* Work required
Copy all entries verbatim and keep any pictures out of the copy.

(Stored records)

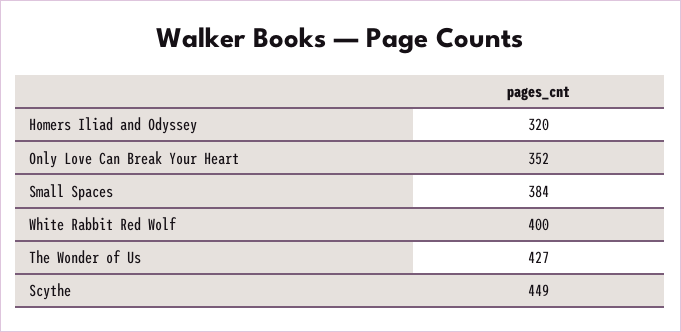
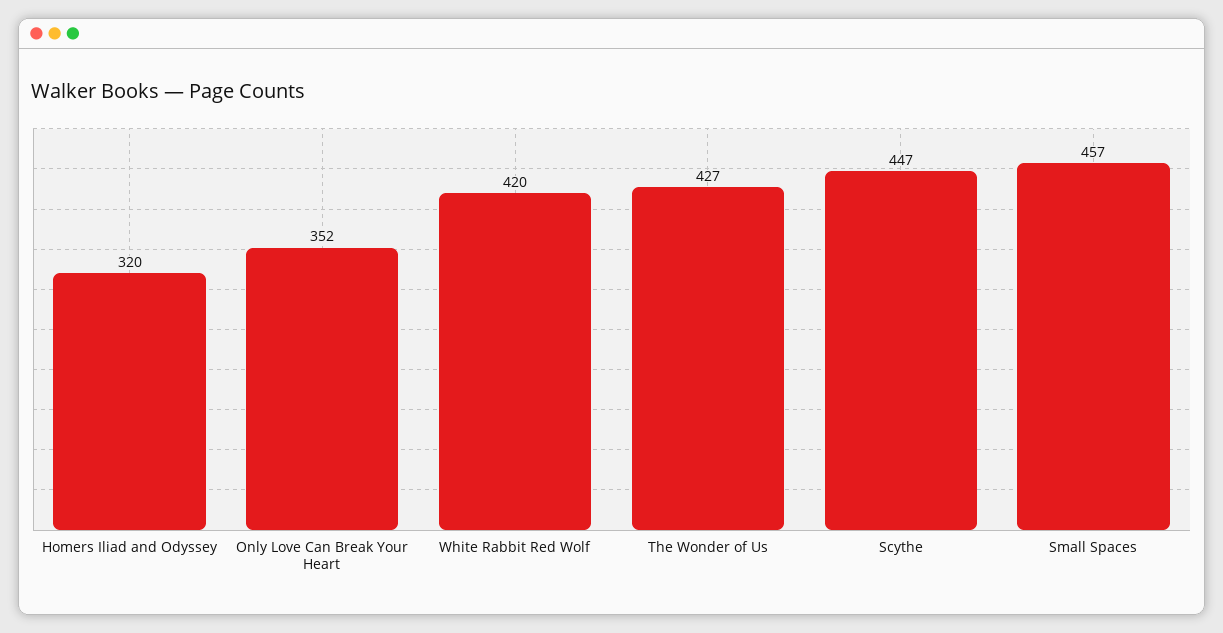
  {
    "Homers Iliad and Odyssey": 320,
    "Only Love Can Break Your Heart": 352,
-   "Small Spaces": 384,
+   "Small Spaces": 457,
-   "White Rabbit Red Wolf": 400,
+   "White Rabbit Red Wolf": 420,
    "The Wonder of Us": 427,
-   "Scythe": 449
+   "Scythe": 447
  }

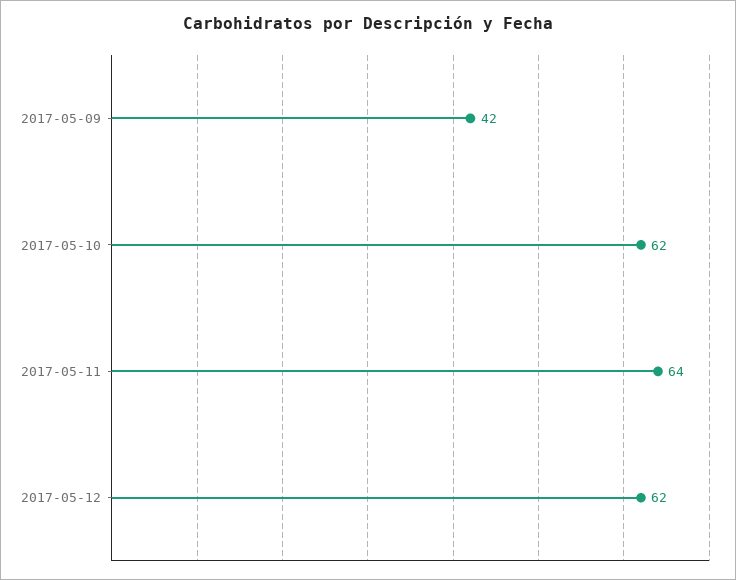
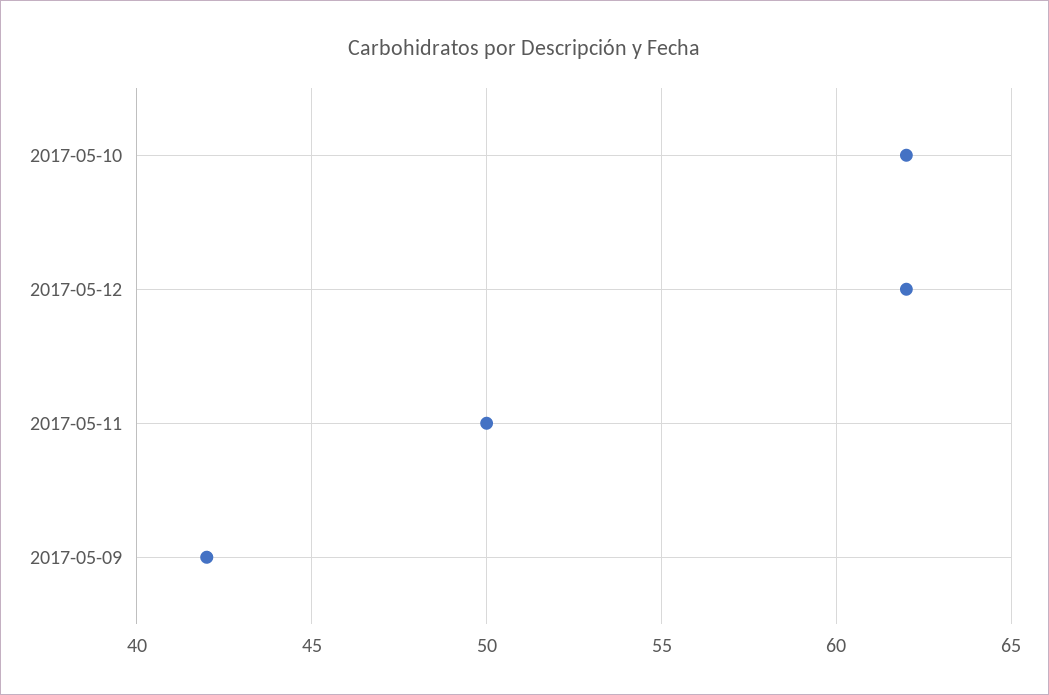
  {
    "2017-05-09": 42,
    "2017-05-10": 62,
-   "2017-05-11": 64,
+   "2017-05-11": 50,
    "2017-05-12": 62
  }

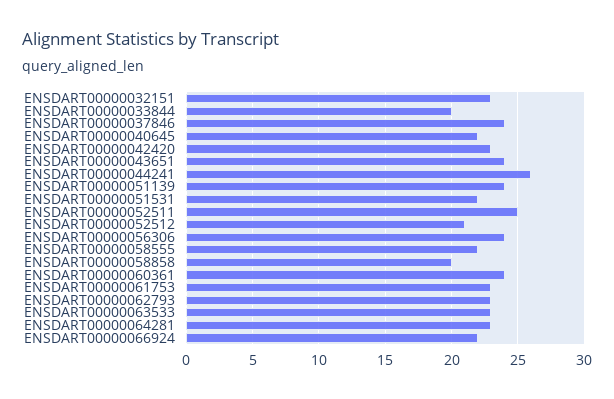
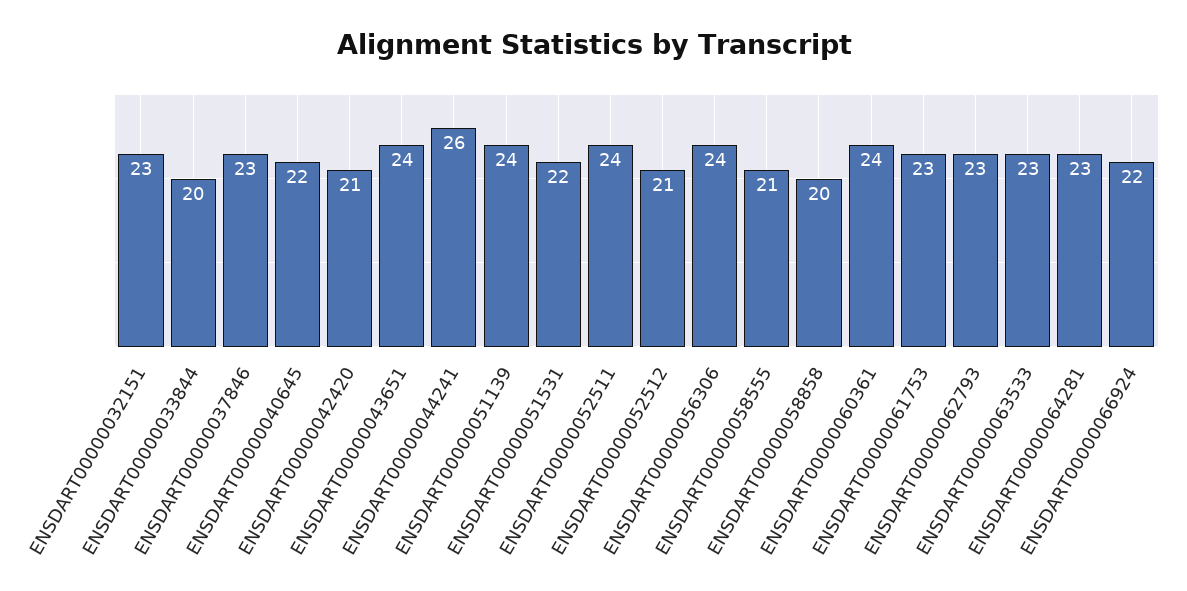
  {
    "ENSDART00000032151": 23,
    "ENSDART00000033844": 20,
-   "ENSDART00000037846": 24,
+   "ENSDART00000037846": 23,
    "ENSDART00000040645": 22,
-   "ENSDART00000042420": 23,
+   "ENSDART00000042420": 21,
    "ENSDART00000043651": 24,
    "ENSDART00000044241": 26,
    "ENSDART00000051139": 24,
    "ENSDART00000051531": 22,
-   "ENSDART00000052511": 25,
+   "ENSDART00000052511": 24,
    "ENSDART00000052512": 21,
    "ENSDART00000056306": 24,
-   "ENSDART00000058555": 22,
+   "ENSDART00000058555": 21,
    "ENSDART00000058858": 20,
    "ENSDART00000060361": 24,
    "ENSDART00000061753": 23,
    "ENSDART00000062793": 23,
    "ENSDART00000063533": 23,
    "ENSDART00000064281": 23,
    "ENSDART00000066924": 22
  }

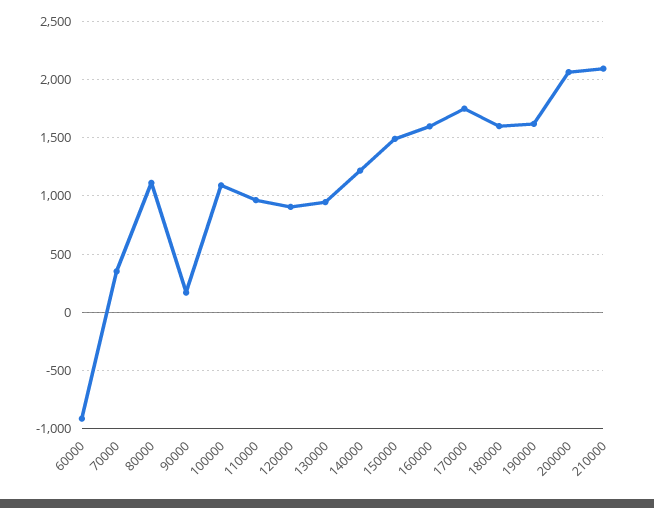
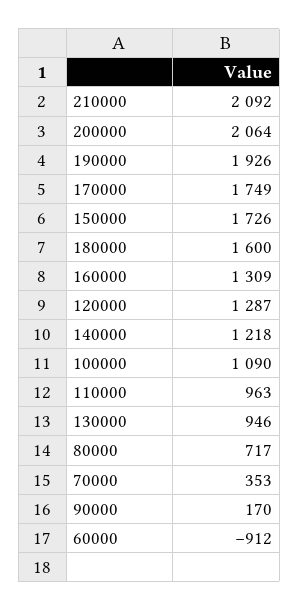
  {
    "60000": -912,
    "70000": 353,
-   "80000": 1100,
+   "80000": 717,
    "90000": 170,
    "100000": 1090,
    "110000": 963,
-   "120000": 900,
+   "120000": 1287,
    "130000": 946,
    "140000": 1218,
-   "150000": 1500,
+   "150000": 1726,
-   "160000": 1600,
+   "160000": 1309,
    "170000": 1749,
    "180000": 1600,
-   "190000": 1600,
+   "190000": 1926,
    "200000": 2064,
    "210000": 2092
  }

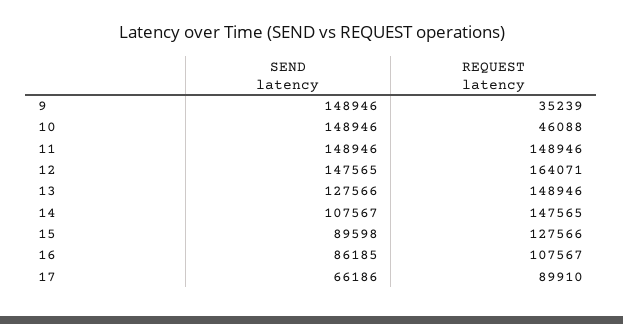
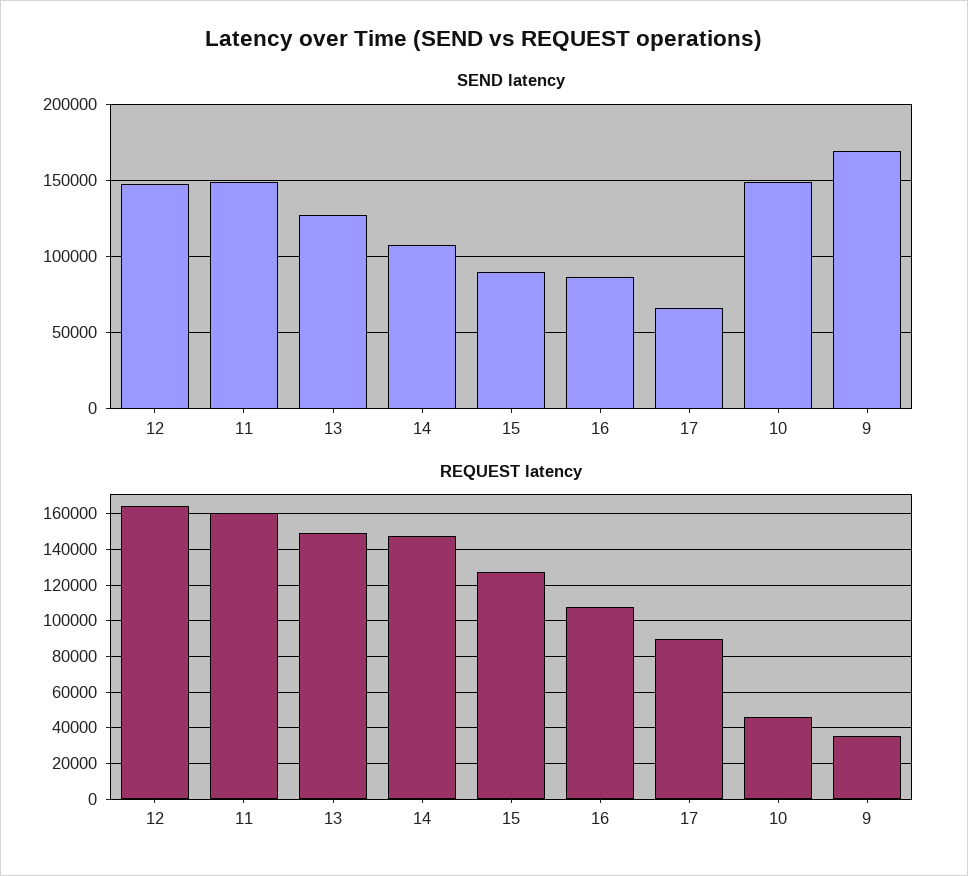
  {
    "SEND latency": {
-     "9": 148946,
+     "9": 170000,
      "10": 148946,
      "11": 148946,
      "12": 147565,
      "13": 127566,
      "14": 107567,
      "15": 89598,
      "16": 86185,
      "17": 66186
    },
    "REQUEST latency": {
      "9": 35239,
      "10": 46088,
-     "11": 148946,
+     "11": 160000,
      "12": 164071,
      "13": 148946,
      "14": 147565,
      "15": 127566,
      "16": 107567,
      "17": 89910
    }
  }

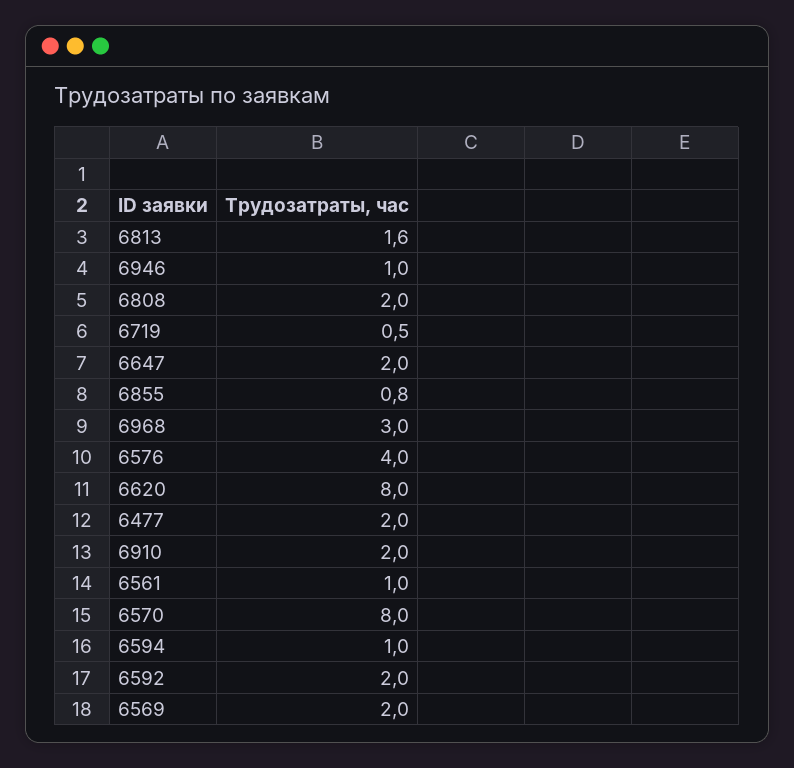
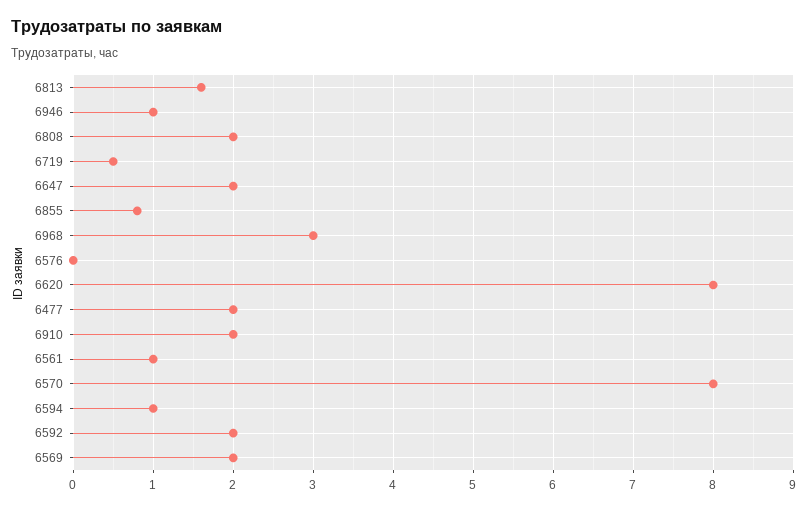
  {
    "6813": 1.6,
    "6946": 1,
    "6808": 2,
    "6719": 0.5,
    "6647": 2,
    "6855": 0.8,
    "6968": 3,
-   "6576": 4,
+   "6576": 0,
    "6620": 8,
    "6477": 2,
    "6910": 2,
    "6561": 1,
    "6570": 8,
    "6594": 1,
    "6592": 2,
    "6569": 2
  }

* Result below
  {
    "Homers Iliad and Odyssey": 320,
    "Only Love Can Break Your Heart": 352,
-   "Small Spaces": 384,
+   "Small Spaces": 457,
-   "White Rabbit Red Wolf": 400,
+   "White Rabbit Red Wolf": 420,
    "The Wonder of Us": 427,
-   "Scythe": 449
+   "Scythe": 447
  }

  {
    "2017-05-09": 42,
    "2017-05-10": 62,
-   "2017-05-11": 64,
+   "2017-05-11": 50,
    "2017-05-12": 62
  }

  {
    "ENSDART00000032151": 23,
    "ENSDART00000033844": 20,
-   "ENSDART00000037846": 24,
+   "ENSDART00000037846": 23,
    "ENSDART00000040645": 22,
-   "ENSDART00000042420": 23,
+   "ENSDART00000042420": 21,
    "ENSDART00000043651": 24,
    "ENSDART00000044241": 26,
    "ENSDART00000051139": 24,
    "ENSDART00000051531": 22,
-   "ENSDART00000052511": 25,
+   "ENSDART00000052511": 24,
    "ENSDART00000052512": 21,
    "ENSDART00000056306": 24,
-   "ENSDART00000058555": 22,
+   "ENSDART00000058555": 21,
    "ENSDART00000058858": 20,
    "ENSDART00000060361": 24,
    "ENSDART00000061753": 23,
    "ENSDART00000062793": 23,
    "ENSDART00000063533": 23,
    "ENSDART00000064281": 23,
    "ENSDART00000066924": 22
  }

  {
    "60000": -912,
    "70000": 353,
-   "80000": 1100,
+   "80000": 717,
    "90000": 170,
    "100000": 1090,
    "110000": 963,
-   "120000": 900,
+   "120000": 1287,
    "130000": 946,
    "140000": 1218,
-   "150000": 1500,
+   "150000": 1726,
-   "160000": 1600,
+   "160000": 1309,
    "170000": 1749,
    "180000": 1600,
-   "190000": 1600,
+   "190000": 1926,
    "200000": 2064,
    "210000": 2092
  }

  {
    "SEND latency": {
-     "9": 148946,
+     "9": 170000,
      "10": 148946,
      "11": 148946,
      "12": 147565,
      "13": 127566,
      "14": 107567,
      "15": 89598,
      "16": 86185,
      "17": 66186
    },
    "REQUEST latency": {
      "9": 35239,
      "10": 46088,
-     "11": 148946,
+     "11": 160000,
      "12": 164071,
      "13": 148946,
      "14": 147565,
      "15": 127566,
      "16": 107567,
      "17": 89910
    }
  }

  {
    "6813": 1.6,
    "6946": 1,
    "6808": 2,
    "6719": 0.5,
    "6647": 2,
    "6855": 0.8,
    "6968": 3,
-   "6576": 4,
+   "6576": 0,
    "6620": 8,
    "6477": 2,
    "6910": 2,
    "6561": 1,
    "6570": 8,
    "6594": 1,
    "6592": 2,
    "6569": 2
  }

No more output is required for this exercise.